Dopo neanche cinque metri lo superai senza sforzo.

«Gnè gnè» gli feci la linguaccia una volta arrivata «Ho vinto io, ho vinto io, ho vinto io» giravo in tondo e mi lagnavo come una ragazzina piccola.

«Ma secondo te? Sono io quello che ti ha voluto far vincere!» disse lui col fiatone.

«Certo, certo, come no! Ma se non riuscivi nemmeno a starmi dietro!» risi.

«Ok, ho capito, pago io» alzò le mani e si avvicinò al chiosco.

Ordinammo una pizza margherita, e dopo essere tornati agli zaini, ci sedemmo sull’aiuola e iniziammo a mangiare.

Andrea prese il primo pezzo e iniziò a mangiucchiarlo. Non aveva molta fame, ed era evidente che aveva proposto la pizza solo per farmi mangiare qualcosa.

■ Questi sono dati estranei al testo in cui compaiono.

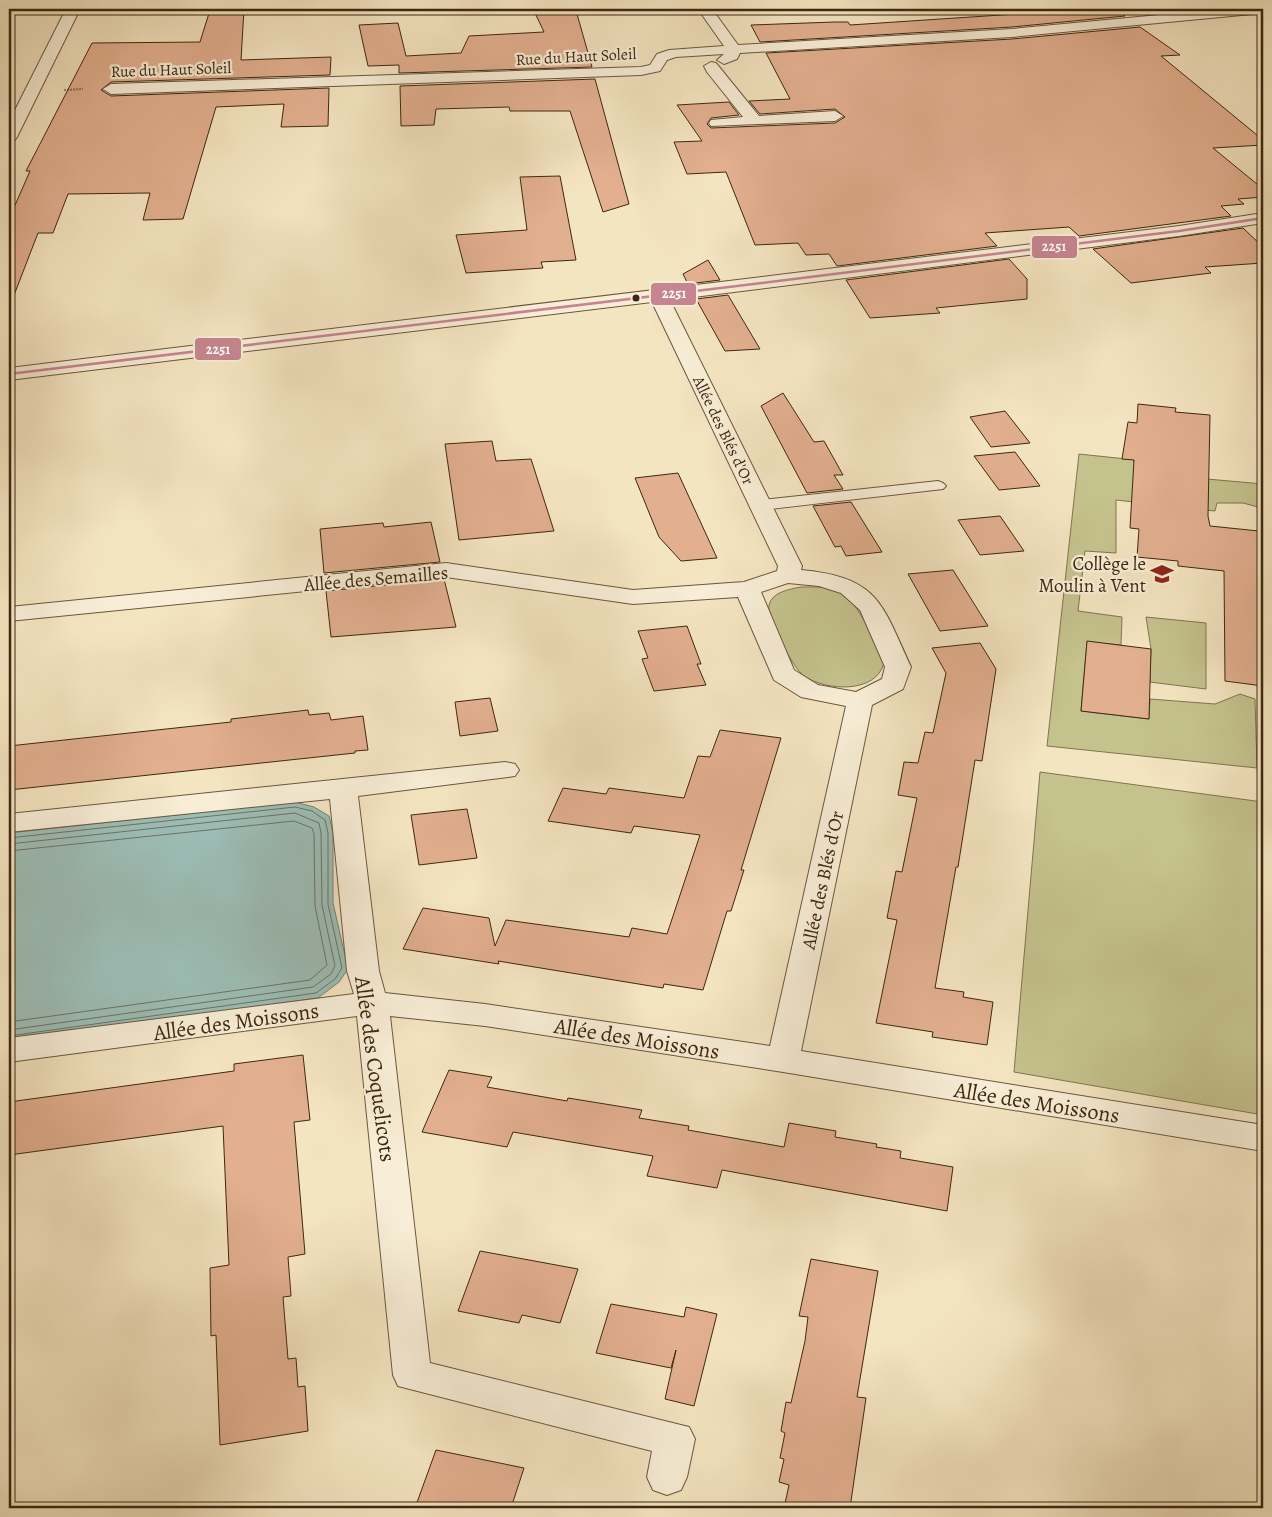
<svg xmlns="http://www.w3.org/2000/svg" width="1272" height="1517" viewBox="0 0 1272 1517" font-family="Alegreya,serif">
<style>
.green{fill:#c4c28d;stroke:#80754f}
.water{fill:#9cbeb7;stroke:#768275}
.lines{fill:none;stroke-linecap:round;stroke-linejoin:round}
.shore{stroke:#6c7364;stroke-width:1}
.building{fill:#e2af8f;stroke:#3d2811}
.service-casing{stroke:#6b573d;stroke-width:2}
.minor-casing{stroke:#6b573d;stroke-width:2}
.path{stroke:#3d2811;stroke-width:2;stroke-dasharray:0.5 1;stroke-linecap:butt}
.service{fill:#f8eed7;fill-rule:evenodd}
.minor{fill:#f8eed7;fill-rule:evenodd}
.bus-1-casing{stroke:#f8eed7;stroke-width:5}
.bus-1{stroke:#c68590;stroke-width:2.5}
.bus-dot{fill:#3d2811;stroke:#f8eed7;stroke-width:2}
.labels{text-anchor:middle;stroke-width:4.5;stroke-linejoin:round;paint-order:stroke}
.far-street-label{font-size:16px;fill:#3d2811;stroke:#f8eed7}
.poi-label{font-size:19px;fill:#3d2811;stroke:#f8eed7;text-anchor:end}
.street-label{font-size:19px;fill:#3d2811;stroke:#f8eed7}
.near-street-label{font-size:22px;fill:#3d2811;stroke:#f8eed7}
.line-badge{stroke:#f8eed7;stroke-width:2}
.badge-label{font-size:14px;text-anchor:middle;font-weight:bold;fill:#fff}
</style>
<rect width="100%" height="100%" fill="#f4e5c1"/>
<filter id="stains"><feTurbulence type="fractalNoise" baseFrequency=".004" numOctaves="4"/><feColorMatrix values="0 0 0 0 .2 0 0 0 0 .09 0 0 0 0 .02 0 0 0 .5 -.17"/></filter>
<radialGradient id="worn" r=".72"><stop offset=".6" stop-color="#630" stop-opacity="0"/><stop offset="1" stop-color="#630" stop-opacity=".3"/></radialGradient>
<path class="green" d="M1079 454 1155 462 1151 474 1263 484V516L1258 507 1243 503H1217L1215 511 1116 500V553L1085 551 1078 611 1122 617 1121 645 1087 642 1081 711 1149 719 1150 699 1215 704 1240 694 1255 699 1257 768 1047 746Z
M801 587C813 587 828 586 839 592 860 602 874 642 884 663 876 694 826 691 804 676 794 670 766 617 769 605 772 592 790 589 801 587Z
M1146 617 1206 623V689L1150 682 1151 649Z
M1040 772 1263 802V1115L1014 1072Z"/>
<path class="water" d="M295 802 314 807 329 816 333 832V903L348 969 339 982 318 998 9 1041V833Z"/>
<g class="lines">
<path class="shore" d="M9 838 295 807 312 811 325 820 328 833V904L342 968 335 979 316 993 9 1036
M9 844 295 813 319 823 321 833 322 905 335 966 331 974 313 987 9 1030
M9 851 294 821 312 828 314 834 315 906 327 965 310 980 9 1022"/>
</g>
<path class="building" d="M244 9 241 60 331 57 330 75 111 82 101 90 111 96 329 88 328 126 281 127 284 104 216 107 183 219 143 220 150 193 68 194 53 233H38L11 303H9V219L30 171H26L92 43 200 42 210 10Z
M1008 9H1114L1125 16 1012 27 760 42 751 25 835 22H848L850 25 1016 14Z
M573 11 577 14 592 67 399 73V65L368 66 359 25 398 23 406 56 461 53 469 36 544 32 535 13Z
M1140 27 1180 55 1161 56 1263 140V145L1213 148 1263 189V197L1238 199 1244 204 1221 206 1231 216 1079 236 1069 227 985 233 997 246 837 266 829 254 806 255 798 243 755 245 726 172 687 174 674 142 702 141 677 105 729 102 739 115 711 118 707 124 711 128 835 123 845 117 835 109 760 114 749 101 790 99 766 53 1012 39Z
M595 79 629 204 603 212 570 111H510L509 107 436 109 434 125 401 126 400 86Z
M560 176 576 260 541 262 543 268 466 273 456 235 527 230 520 177Z
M1243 228 1263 247V256L1257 257 1263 263 1205 267 1211 273 1131 283 1093 249Z
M1009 259 1027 279V299L936 308 940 313 870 318 846 280Z
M708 260 720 280 688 284 683 274Z
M728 295 760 349 725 351 696 299Z
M783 393 814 442 824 441 843 475H834L843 489 807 493 761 406Z
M1138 404 1176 408 1175 412 1210 415 1208 516 1210 526 1259 531 1261 597H1263V686L1225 681 1224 571 1178 566V561L1137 557 1139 529 1130 528 1134 460 1122 459 1128 422 1137 423Z
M1005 411 1030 443 991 447 970 417Z
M492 441 496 461 531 459 554 531 459 540 445 444Z
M1015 452 1040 486 999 490 974 456Z
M678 473 717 558 681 561 659 537 635 478Z
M851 502 882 552 846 556 841 546 835 547 813 506Z
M1000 516 1024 551 980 555 958 520Z
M431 522 440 562 324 573 320 529 383 523 384 527Z
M953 570 988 626 940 631 908 574Z
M444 579 456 627 331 637 326 591Z
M687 626 701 664H697L706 685 654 691 642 659 648 658 638 631Z
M1087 641 1151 649 1149 719 1081 711Z
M980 643 996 669 982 761 975 760 958 867H956L935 988 964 992 963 997 993 1002 987 1045 932 1037 933 1032 876 1023 897 920 887 918 896 871 902 872 917 798 898 795 904 762 918 763 925 732 933 733 946 673 932 648Z
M490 698 498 731 460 736 455 702Z
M308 710 309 715 329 713 331 720 363 716 368 750 355 751V753L9 790V746L231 722V719Z
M720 730 781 738 741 870H744L731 911H727L703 990 664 984 663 988 498 961 499 964 403 949 423 908 489 918 495 946 506 920 629 937 632 928 667 934 700 835 634 826 631 833 548 821 563 788 606 794 609 788 684 798 698 756 710 757Z
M467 809 477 858 419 865 411 815Z
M303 1055 310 1120 294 1122 305 1254 288 1257 291 1296 283 1297 288 1359 296 1358 298 1387 305 1386 308 1431 220 1445 216 1335 211 1336 210 1268 229 1265 223 1126 9 1155V1102L234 1071V1064Z
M449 1070 492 1077 487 1087 567 1101 568 1098 642 1110 639 1118 689 1126 688 1130 784 1147 789 1123 836 1131 835 1137 877 1144 876 1147 901 1151 900 1158 953 1167 947 1211 722 1170 717 1188 647 1176 653 1156 513 1132 507 1147 422 1132Z
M480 1251 578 1269 560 1323 522 1315 519 1323 458 1311Z
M811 1259 878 1271 857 1397 866 1398 850 1508H784L789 1485 779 1482 784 1459 780 1458 785 1433 781 1431 786 1402 791 1403 805 1341 808 1317 799 1316Z
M611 1304 684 1317 686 1307 717 1314 694 1406 665 1399 676 1350 671 1368 596 1353Z
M436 1450 524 1468 511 1508H415Z"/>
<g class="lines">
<defs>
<path id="service" d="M938 481 943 483 946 486 943 489 761 510 753 505 761 500Z"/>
<path id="minor" d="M66 9H80L17 137 15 140 9 142V122Z
M698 9H712L738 45 1012 29 1223 9H1263V13L1012 37 740 53 737 59 724 64 717 60 724 54 676 57 667 60 660 71 641 75 111 94 103 89 111 84 641 67 650 65 657 54 669 50 724 46Z
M711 62 716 63 759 116 835 111 843 116 835 121 711 126 709 123 711 120 743 117 707 72 704 66Z
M1263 213V223L1179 236 670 300 802 566 801 570C879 577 882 604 911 667L903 689 872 705 801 1051 1263 1125V1151L783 1072 485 1026 390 1016 430 1363 689 1427 695 1439 687 1477 681 1490 667 1495 653 1490 647 1477 652 1451 398 1386 393 1375 357 1016 9 1062V1038L354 994 347 971 330 799 9 832V814L505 762 515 764 519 770 515 776 358 796 379 971 385 993 485 1004 770 1046 846 706 801 697 774 680 738 597 633 604 446 577 9 621V607L446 563 633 590 744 582 777 571 778 566 652 302 9 380V368L786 274 1179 226ZM788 583 819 586 841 593 860 610 885 667 882 679 856 692 818 685 794 670 761 592Z"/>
</defs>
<use href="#service" class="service-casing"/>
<use href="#minor" class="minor-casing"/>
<path class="path" d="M64 90 83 89"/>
<use href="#service" class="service"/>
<use href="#minor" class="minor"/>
<defs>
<path id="bus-1" d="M9 374 786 280 1179 231 1263 218"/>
</defs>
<use href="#bus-1" class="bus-1-casing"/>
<use href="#bus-1" class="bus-1"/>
</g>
<defs>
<symbol id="school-bare" viewBox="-9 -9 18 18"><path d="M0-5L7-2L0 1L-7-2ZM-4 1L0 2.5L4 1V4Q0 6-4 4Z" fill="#8f2418" stroke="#f8eed7" stroke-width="2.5" paint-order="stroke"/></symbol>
</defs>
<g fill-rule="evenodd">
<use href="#school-bare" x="1146" y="558" width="32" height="32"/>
</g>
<circle class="bus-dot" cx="636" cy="298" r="4.5"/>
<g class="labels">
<g class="far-street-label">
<text transform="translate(576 56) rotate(-3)" y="6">Rue du Haut Soleil</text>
<text transform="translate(171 69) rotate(-2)" y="6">Rue du Haut Soleil</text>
<text transform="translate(724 430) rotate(64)" y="6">Allée des Blés d'Or</text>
</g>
<g class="poi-label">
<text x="1146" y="570">Collège le<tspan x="1146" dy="22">Moulin à Vent</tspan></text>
</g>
<g class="street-label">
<text transform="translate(376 578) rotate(-5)" y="7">Allée des Semailles</text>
<text transform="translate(822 880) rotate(-78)" y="7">Allée des Blés d'Or</text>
</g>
<g class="near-street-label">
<text transform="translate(236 1021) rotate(-8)" y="8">Allée des Moissons</text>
<text transform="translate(637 1038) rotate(9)" y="8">Allée des Moissons</text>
<text transform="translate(376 1069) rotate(82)" y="8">Allée des Coquelicots</text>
<text transform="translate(1037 1102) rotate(9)" y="8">Allée des Moissons</text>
</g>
</g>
<g class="line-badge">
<rect x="1031" y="235" width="47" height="24" rx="5" fill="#c68590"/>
<rect x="650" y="282" width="47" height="24" rx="5" fill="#c68590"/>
<rect x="194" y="337" width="48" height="24" rx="5" fill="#c68590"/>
</g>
<g class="badge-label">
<text x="1054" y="251">2251</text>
<text x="674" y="298">2251</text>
<text x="218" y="354">2251</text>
</g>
<rect width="1272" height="1517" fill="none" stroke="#f4e5c1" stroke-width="30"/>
<rect x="10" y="10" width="1252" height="1497" fill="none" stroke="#3d2811" stroke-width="2.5"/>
<rect x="15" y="15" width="1242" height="1487" fill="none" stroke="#3d2811"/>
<rect width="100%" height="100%" filter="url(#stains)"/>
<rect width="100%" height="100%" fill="url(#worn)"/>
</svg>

Ma quanto era premuroso? Forse un po' troppo.

Anche io ne presi un pezzo, ma a differenza sua lo divorai in cinque secondi. Non avevo fame, di più.

«Cacchio che sete! La pizza è salatissima! Ti va una bibita?» mi chiese.

«Certo, ho sete anche io» risposi.

Si alzò e si riavvicinò al chiosco, e quando tornò aveva in mano una lattina di coca. Nel frattempo io avevo già divorato metà della pizza.

«Mamma mia com’è salata!»

«Sarà pure salata, ma ne hai già mangiata la metà!» rise.

«Eh vabbè, ho fame!»

«Lo vedo!» sghignazzò.

Prese la lattina che aveva in mano e la aprì, poi tolse la carta dalla cannuccia e la infilò nell’apertura della bibita.

«Ehm, Andrea? Una sola cannuccia? E io non bevo?»

«Certo che bevi, scema!»

«Una sola cannuccia...» continuavo a non capire.

Mi rivolse uno sguardo ammiccante, bevve un sorso di coca e avvicinò la cannuccia alle mie labbra.

Io lo guardai storto, poi cercai di acchiapparla, ma lui continuava a muovere la lattina a destra e sinistra.

«Che cavolo!» gli strappai la bibita dalle mani, tolsi la cannuccia dall’apertura e ne trangugiai la metà direttamente dalla lattina. Rimisi la cannuccia al suo posto e mi pulii la bocca con la manica della maglietta. Infine porsi di nuovo la lattina ad Andrea sorridendo soddisfatta.

«Che maiale che sei!» scoppiò a ridere.